Mexico (50% consolidation)
The country’s economy had a favorable start of the year, with a GDP growth of over 4% and kept a positive and constant pace of progress, coming in at 3.3% for 2012. The construction industry rose by about 4%, driven by some major projects of civil engineering and by the good performance of the residential segment. Corporación Moctezuma’s cement volumes, were up 6.2% with favorable prices in local currency (+4.3%). Ready-mix concrete output posted a more robust improvement (+11.7%), with selling prices higher by 2.6%. Net sales came in at €269 million, up 13.1% over 2011. The figure was favorably impacted by the revaluation of the Mexican peso, net of which net sales would have increased by 10.6%.

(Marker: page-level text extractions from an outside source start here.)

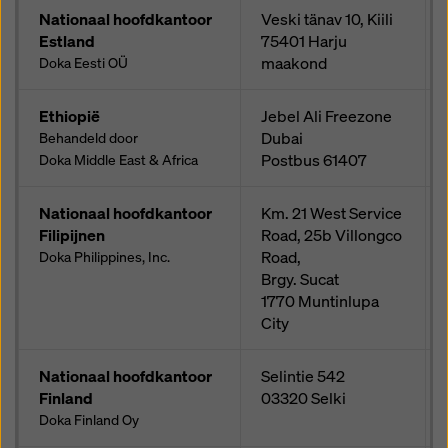
Nationaal hoofdkantoor
Veski tänav 10, Kiili
Estland
75401
Harju
maakond
Doka Eesti OÜ
Ethiopië
Jebel Ali Freezone
Dubai
Behandeld door
Postbus
61407
Doka Middle East & Africa
Nationaal hoofdkantoor
Km. 21 West Service
Filipijnen
Road, 25b Villongco
Road,
Doka Philippines, Inc.
Brgy. Sucat
1770
Muntinlupa
City
Nationaal hoofdkantoor
Selintie 542
Finland
03320
Selki
Doka Finland Oy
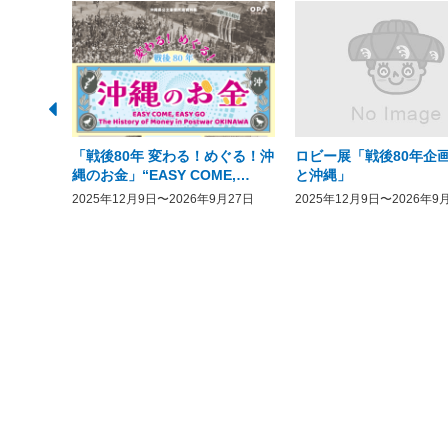
「戦後80年 変わる！めぐる！沖
ロビー展「戦後80年企画
縄のお金」“EASY COME,
と沖縄」
EASY GO － The History of
2025年12月9日〜2026年9月27日
2025年12月9日〜2026年9
Money in Postwar OKINAWA”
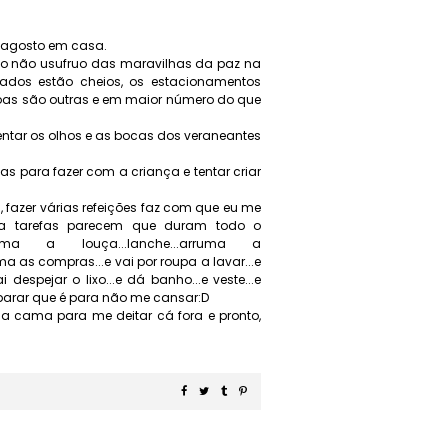
 agosto em casa.
to não usufruo das maravilhas da paz na
ados estão cheios, os estacionamentos
oas são outras e em maior número do que
ntar os olhos e as bocas dos veraneantes
as para fazer com a criança e tentar criar
fazer várias refeições faz com que eu me
ra tarefas parecem que duram todo o
arruma a louça...lanche...arruma a
ma as compras...e vai por roupa a lavar...e
 despejar o lixo...e dá banho...e veste...e
u parar que é para não me cansar:D
a cama para me deitar cá fora e pronto,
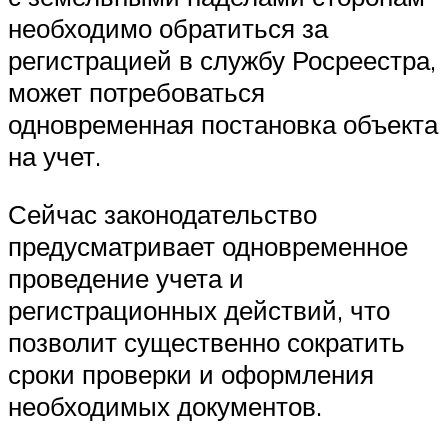
необходимо обратиться за
регистрацией в службу Росреестра,
может потребоваться
одновременная постановка объекта
на учет.
Сейчас законодательство
предусматривает одновременное
проведение учета и
регистрационных действий, что
позволит существенно сократить
сроки проверки и оформления
необходимых документов.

Based on the preliminary information available, we expect that the consolidated financial statements of the year 2012 will close with a recurring Ebitda of about €450 million, in line with the outlook already disclosed to the market in the previous releases.
The Board of Directors for the approval of the statutory and consolidated financial statements is scheduled to meet on March 28, 2013.
Moreover the Board of Directors, in its capacity as majority shareholder of the German subsidiary Dyckerhoff AG with an ownership interest equal to 96.64% of its share capital, resolved to initiate the squeeze-out procedure for the transfer of all outstanding ordinary and preferred shares still held by minority shareholders. Pursuant to German law, such a procedure shall be resolved upon by the Shareholders Meeting of Dyckerhoff AG expected to be held in July 2013. In compliance with law obligations, Buzzi Unicem shall offer an adequate cash compensation per each ordinary and preferred share, based on the opinion prepared by an accounting expert. The fairness of the determined cash compensation shall be examined by an expert auditor chosen and appointed by the court. We think that the whole procedure can be completed in 2013, with the delisting of Dyckerhoff AG from stock exchange.
The manager responsible for preparing the company’s financial reports, Silvio Picca, declares, pursuant to paragraph 2 of Article 154 bis of the Consolidated Law on Finance, that the accounting information contained in this press release corresponds to the document results, books and accounting records.